/Vehicle-Insurance-Claim-Prediction

A model was built to predict the total insurance claim amount payable by the insurance company using machine learning techniques such as regression in python.

Primary LanguageJupyter Notebook

Vehicle-Insurance-Claim-Prediction

File Description

  • Code: The code used to work on the dataset
  • Test_SJC: The testing dataset
  • train_SJC: The training dataset

Data Description

  • ClaimNumber : Unique policy identifier
  • DateTimeOfAccident : Date and time of accident
  • DateReported : Date that accident was reported
  • Age : Age of worker
  • Gender : Gender of worker
  • MaritalStatus : Martial status of worker. (M)arried, (S)ingle, (U)unknown.
  • DependentChildren : The number of dependent children
  • DependentsOther : The number of dependants excluding children
  • WeeklyWages : Total weekly wage
  • PartTimeFullTime : Binary (P) or (F)
  • HoursWorkedPerWeek : Total hours worked per week
  • DaysWorkedPerWeek : Number of days worked per week
  • ClaimDescription : Free text description of the claim
  • InitialIncurredClaimCost : Initial estimate by the insurer of the claim cost
  • UltimateIncurredClaimCost : Total claims payments by the insurance company. This is the field you are asked to predict in the test set.

Problem Statement

To predict the Total Claims Payments by the insurance company.

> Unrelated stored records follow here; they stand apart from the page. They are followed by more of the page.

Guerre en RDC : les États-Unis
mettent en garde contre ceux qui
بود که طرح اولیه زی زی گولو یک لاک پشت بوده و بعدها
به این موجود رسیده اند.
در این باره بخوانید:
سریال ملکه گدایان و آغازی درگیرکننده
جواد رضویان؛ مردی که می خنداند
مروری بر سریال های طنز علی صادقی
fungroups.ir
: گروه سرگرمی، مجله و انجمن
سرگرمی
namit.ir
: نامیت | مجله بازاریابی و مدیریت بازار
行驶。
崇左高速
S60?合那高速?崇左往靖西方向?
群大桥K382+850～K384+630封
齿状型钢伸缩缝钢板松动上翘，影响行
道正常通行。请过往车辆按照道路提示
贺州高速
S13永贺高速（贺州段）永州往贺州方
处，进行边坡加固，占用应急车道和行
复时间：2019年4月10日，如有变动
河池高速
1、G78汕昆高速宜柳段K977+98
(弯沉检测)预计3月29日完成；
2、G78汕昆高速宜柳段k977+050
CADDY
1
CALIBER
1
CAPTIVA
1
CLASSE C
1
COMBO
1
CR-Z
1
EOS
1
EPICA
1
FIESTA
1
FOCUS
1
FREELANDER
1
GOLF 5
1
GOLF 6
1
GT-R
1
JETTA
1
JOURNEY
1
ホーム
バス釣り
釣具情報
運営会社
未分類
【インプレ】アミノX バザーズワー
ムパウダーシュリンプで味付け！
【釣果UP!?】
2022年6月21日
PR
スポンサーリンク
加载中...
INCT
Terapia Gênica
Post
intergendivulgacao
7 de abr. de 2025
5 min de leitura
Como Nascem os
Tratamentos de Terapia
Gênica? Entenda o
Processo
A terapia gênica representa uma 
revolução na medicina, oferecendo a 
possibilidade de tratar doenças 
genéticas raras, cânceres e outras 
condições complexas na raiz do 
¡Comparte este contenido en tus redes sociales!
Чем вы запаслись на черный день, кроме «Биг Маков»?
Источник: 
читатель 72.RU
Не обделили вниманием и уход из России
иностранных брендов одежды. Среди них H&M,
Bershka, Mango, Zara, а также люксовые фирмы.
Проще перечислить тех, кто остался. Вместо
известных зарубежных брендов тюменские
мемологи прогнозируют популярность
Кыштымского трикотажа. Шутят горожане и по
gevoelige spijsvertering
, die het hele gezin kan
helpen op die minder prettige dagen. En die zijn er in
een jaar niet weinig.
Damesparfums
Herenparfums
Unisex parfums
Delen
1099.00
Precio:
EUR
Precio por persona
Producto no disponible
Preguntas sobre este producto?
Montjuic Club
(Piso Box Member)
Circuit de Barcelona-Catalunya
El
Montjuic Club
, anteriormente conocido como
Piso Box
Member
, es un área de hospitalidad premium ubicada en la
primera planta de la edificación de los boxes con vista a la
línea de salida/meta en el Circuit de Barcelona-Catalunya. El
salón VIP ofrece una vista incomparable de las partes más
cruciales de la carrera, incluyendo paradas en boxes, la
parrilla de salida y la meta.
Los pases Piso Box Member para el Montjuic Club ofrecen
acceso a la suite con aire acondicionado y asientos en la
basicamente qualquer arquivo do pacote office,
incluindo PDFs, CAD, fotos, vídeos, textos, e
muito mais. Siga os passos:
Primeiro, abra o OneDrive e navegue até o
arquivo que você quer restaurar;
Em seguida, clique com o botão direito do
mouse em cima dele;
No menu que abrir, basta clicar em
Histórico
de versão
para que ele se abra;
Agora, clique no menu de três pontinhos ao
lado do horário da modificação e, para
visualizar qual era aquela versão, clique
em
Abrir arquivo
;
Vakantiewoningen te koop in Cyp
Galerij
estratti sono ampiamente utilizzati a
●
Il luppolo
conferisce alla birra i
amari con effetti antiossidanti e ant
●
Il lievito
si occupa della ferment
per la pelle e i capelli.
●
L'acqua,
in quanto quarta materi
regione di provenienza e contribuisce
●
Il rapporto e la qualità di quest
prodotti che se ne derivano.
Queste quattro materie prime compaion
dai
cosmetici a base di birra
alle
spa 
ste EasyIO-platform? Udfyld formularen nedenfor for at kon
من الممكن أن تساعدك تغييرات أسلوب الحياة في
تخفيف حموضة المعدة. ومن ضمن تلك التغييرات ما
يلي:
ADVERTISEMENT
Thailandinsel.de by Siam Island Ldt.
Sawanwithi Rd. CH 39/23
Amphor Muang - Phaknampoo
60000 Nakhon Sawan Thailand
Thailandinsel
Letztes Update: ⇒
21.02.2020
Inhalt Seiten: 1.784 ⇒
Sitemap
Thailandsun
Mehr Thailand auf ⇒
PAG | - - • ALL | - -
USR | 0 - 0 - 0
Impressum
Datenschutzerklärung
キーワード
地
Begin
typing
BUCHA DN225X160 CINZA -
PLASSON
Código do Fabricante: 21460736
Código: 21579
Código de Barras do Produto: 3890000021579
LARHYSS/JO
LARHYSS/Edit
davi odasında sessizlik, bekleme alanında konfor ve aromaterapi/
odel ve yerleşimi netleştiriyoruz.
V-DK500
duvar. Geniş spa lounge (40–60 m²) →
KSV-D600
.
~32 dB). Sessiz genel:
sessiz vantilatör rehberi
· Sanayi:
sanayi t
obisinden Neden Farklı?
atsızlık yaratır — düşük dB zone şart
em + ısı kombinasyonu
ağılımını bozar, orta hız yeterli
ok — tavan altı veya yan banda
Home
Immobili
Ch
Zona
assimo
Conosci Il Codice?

The approach to work on the dataset in as follows:

1. Importing the libraries that was needed.

2. Pre-Processing

In the pre-processing I wrote codes to obtain basic information on the dataset such as data description,data shape, whether or not if there are any duplicate values or missing data in the dataset. As some of the columns had some missing data I treated them using mean and mode imputation. Following that I worked on binning some of the data columns into small intervals and replaced it by a general value calculated for that bin . This is done in order to understand those columns further more and analyse them.

3. Exploratory Data Analysis

After data pre-processing I focused on exploring the data.This was done in three parts

i) Univariate Analysis

ii) Bi-variate Analysis

iii) Multi-variate Analysis

I examined the link between different variables using histogram(for numerical variables) and countplots(for categorical variables). Using Correlation plots, I tried to understand the relationship between all the numerical variables with each other as well as the target variable.

4. Outlier Analysis

Using boxplots, I looked for outliers. Outliers were handled using a function.

5. Machine Learning Models

I experimented with three different models: Linear regression, Decision tree regression, and Random forest regression.

6. Result

The RSME score for all the models were as follows

i) Linear regression : 1907

ii) Decision Tree regressor : 2407

iii) Random forest Regressor : 1799

Out of these 3 I selected random forest regressor as it was giving the least root mean squared error (RMSE).